To CTValleyRR - I didn't take your comment as doubting the existence of the bridge. I went looking for the 1938 aerial photo because I was curious about the history of that stretch of railroad. The Univ. of Wisconsin has a website where all of the 1938 aerials are available for the whole state. With regard to the current use of the bridge, the Escanaba & Lake Superior train that I got pictures of crossed the bridge at about 5 miles an hour. I suspect that was so as not to shake the bridge too much. Train engineer has lots of guts!!

I very much appreciate all the ideas and comments that folks have been making. It adds a lot to having model railroading as a hobby.


----------



## traction fan (Oct 5, 2014)

*Bridge building*

Suamico Pete;

You have your choice of materials. The bridge girders could be scratch-built from styrene, or even wood. There are also some nice plastic girders available from Central Valley. Personally I would consider making at least a strong core for the main girders supporting the track, from brass. Then detailed outer plastic plates(Micro Engineering) could be glued on.
If you're really a bit crazy, the whole bridge could be soldered together using K&S brass shapes and Gold Medal Models "X"-Bracing. This would be a long, and expensive project, but would produce a beautiful, and strong* structure. 

* You mentioned grandchildren.

Traction Fan


----------



## broox (Apr 13, 2012)

My old man made this bridge out of scrap timber he had laying around (dismantled old pallets maybe?)

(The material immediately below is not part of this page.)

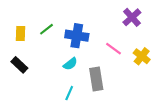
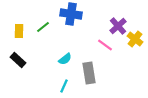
purple cross: (132, 17) -> (118, 26), moved
blue cross: (77, 36) -> (71, 14), moved
yellow cross: (142, 56) -> (135, 39), moved

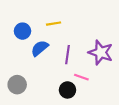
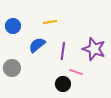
blue circle: (22, 31) -> (13, 26), moved
gray circle: (17, 85) -> (12, 68), moved

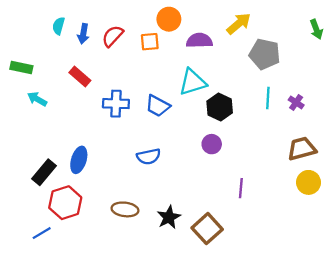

He found a side on picture of a bridge he liked, blew it up on a photocopier to a huge size (multiple A3 sheets)
This is way out of scale though, should be heaps bigger for HO scale. You could see the rolling stock on the bridge in the original pic, and they were miniscule in comparison!

Can find some making of shots if you'd like.


----------



## broox (Apr 13, 2012)

I will add that it is pretty darn strong too! we have it suspended between 2 modules with less than half a centimetre of each end resting on the modules, and it supports the whole thing really well.


----------